Il S.C. ha così indicato anche l'iter logico-giuridico che avrebbe dovuto seguire il Giudice del rinvio. La Corte d'appello di Roma, a riguardo, nel dare seguito al complessivo riesame come alla stessa demandato, e nel valutare l'ammissibilità e la rilevanza delle prove richieste dalla F., ha osservato che la mancanza del fascicolo d'ufficio e l'omessa produzione delle note a verbale dell'udienza del 6 ottobre 1999, contenenti in tesi la deduzione delle prove, non consentivano la verifica della rituale e tempestiva deduzione della prova medesima; ha rilevato che, comunque, i capitoli dedotti sub nn. 2 e 3 dalla F. nell'atto di citazione in riassunzione erano generici ed irrilevanti, attenendo "rispettivamente ad un trasferimento di indumenti personali del C., nell'agosto del 1991, dalla casa _____ a quella in _______ (provincia di _______),dove avrebbe convissuto con la F., e all'abitudine della coppia C. - F. nell'arco di tempo dal 1983 al 1993, di trascorrere le festività e le vacanze insieme, ciò che, anche se accertato, non sarebbe di per sè, sufficiente a dimostrare il diverso rapporto di convivenza more uxorio, oggetto del solo capitolo n. 1, che si assume instaurato tra il C. e la F. in tempo antecedente la celebrazione del loro matrimonio".
Orbene, la motivazione della Corte capitolina in relazione alla ritenuta genericità ed irrilevanza dei capitoli di prova dedotti dalla F. e riportati nell'atto di riassunzione (ritrascritti nel ricorso per cassazione alle pagine 21-22) è palesemente illogica e carente, in quanto argomenta sulla rilevanza (giudizio che comunque le competeva, per il rinvio operato dalla Cassazione, nè sul punto si era formato alcun accertamento definitivo, ed anzi tale fatto costituiva l'oggetto dell'indagine richiesta al Giudice del rinvio) dei capitoli 2 e 3, siccome correlati al capitolo 1, sul quale la Corte del merito tace completamente.

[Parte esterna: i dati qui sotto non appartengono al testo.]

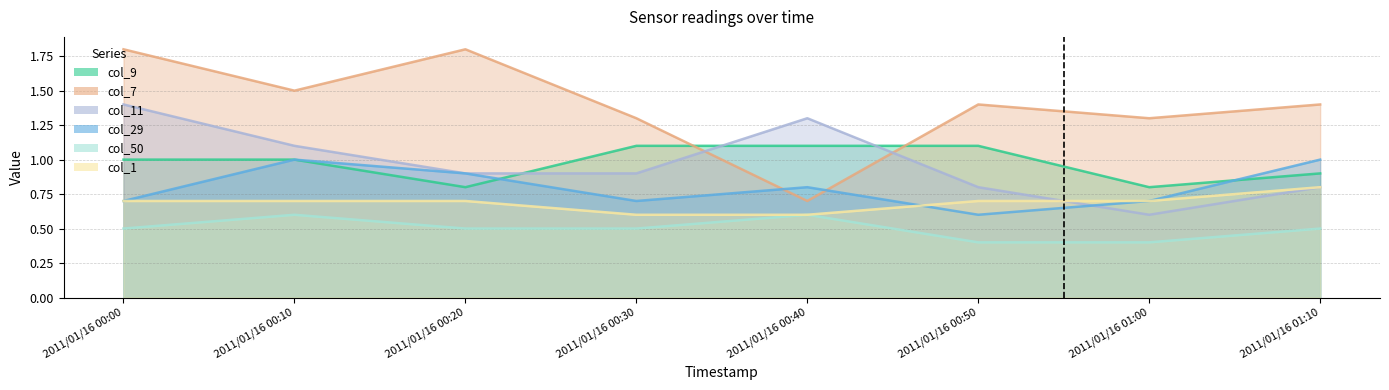

True or false: col_29 and col_50 cross at least once.

False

Il ragionamento seguito quindi giustifica l'irrilevanza dei capitoli alla stregua del collegamento con il cap. 1, che costituisce proprio il fatto oggetto di prova ed il cui esame è stato omesso.

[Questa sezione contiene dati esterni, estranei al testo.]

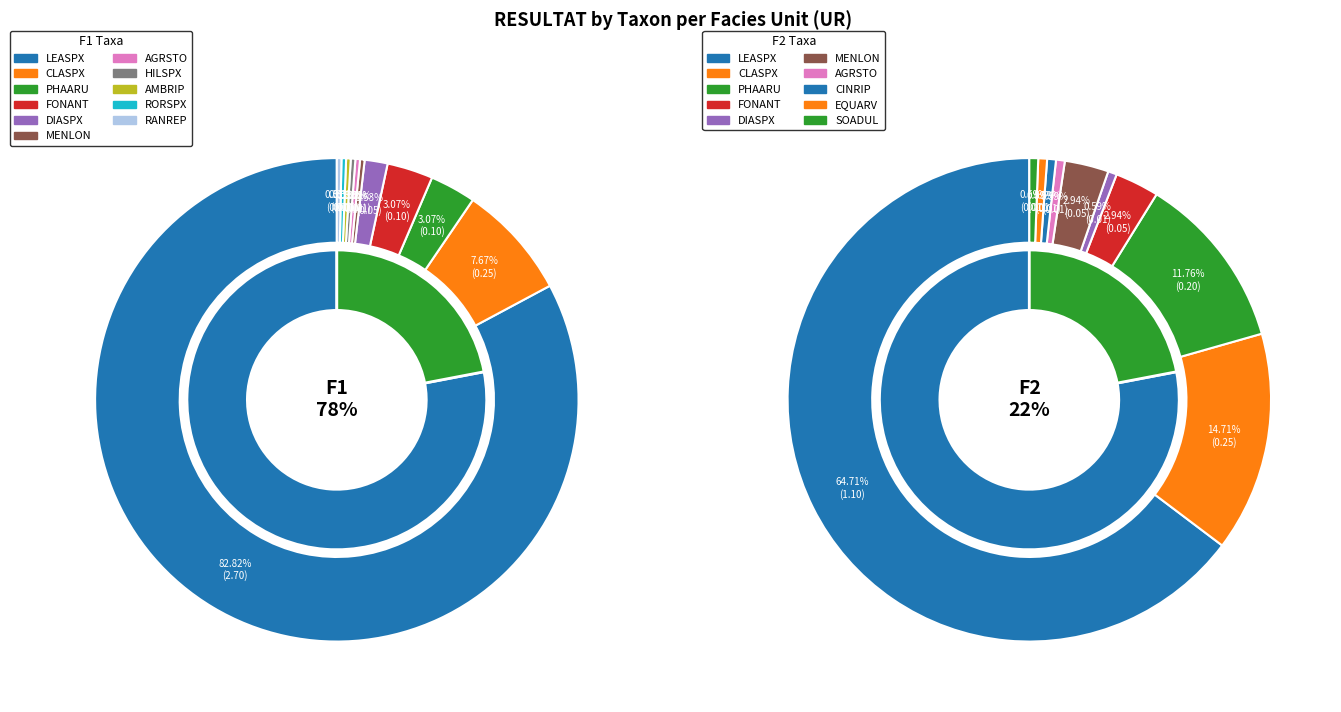

Between FONANT and CLASPX, which is larger?

CLASPX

Così argomentando, la Corte del merito è incorsa in vizio motivazionale, che l'odierna ricorrente deve ritenersi avere sostanzialmente censurato, tra gli altri rilievi, con i primi due motivi, ed è pertanto incorsa nella violazione del principio di diritto rimesso dalla S.C. nella pronuncia 4867/2006.

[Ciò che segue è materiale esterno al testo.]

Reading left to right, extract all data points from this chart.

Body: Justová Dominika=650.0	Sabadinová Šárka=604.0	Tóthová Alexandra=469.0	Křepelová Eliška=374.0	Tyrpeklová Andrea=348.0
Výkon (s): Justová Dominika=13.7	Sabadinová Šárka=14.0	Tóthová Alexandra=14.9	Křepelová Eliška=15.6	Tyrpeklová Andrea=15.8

Rimangono assorbite le ulteriori censure sul complessivo giudizio rimesso alla Corte del merito, nella rivalutazione della effettiva durata della convivenza tra il C. e la F. come elemento correttivo del criterio matematico della durata dei due matrimoni, e nel complessivo riesame delle situazione economica e di salute delle parti. E' altresì assorbito il terzo motivo.
Da ciò consegue la cassazione della pronuncia impugnata, con rinvio alla Corte d'appello di Roma in diversa composizione, che provvedere alla valutazione delle istanze istruttorie della F. secondo quanto sopra rilevato, ed al complessivo riesame degli elementi correttivi da prendere in considerazione per la determinazione delle quote della pensione di reversibilità spettante alle parti, e che deciderà anche sulle spese del presente giudizio.

PQM

La Corte accoglie i primi due motivi di ricorso, assorbito il terzo, cassa la sentenza impugnata e rinvia alla Corte d'appello di Roma in diversa composizione, anche per le spese del presente giudizio.
In caso di diffusione omettere le generalità e gli altri dati identificativi delle parti.
Così deciso in Roma, il 6 marzo 2013.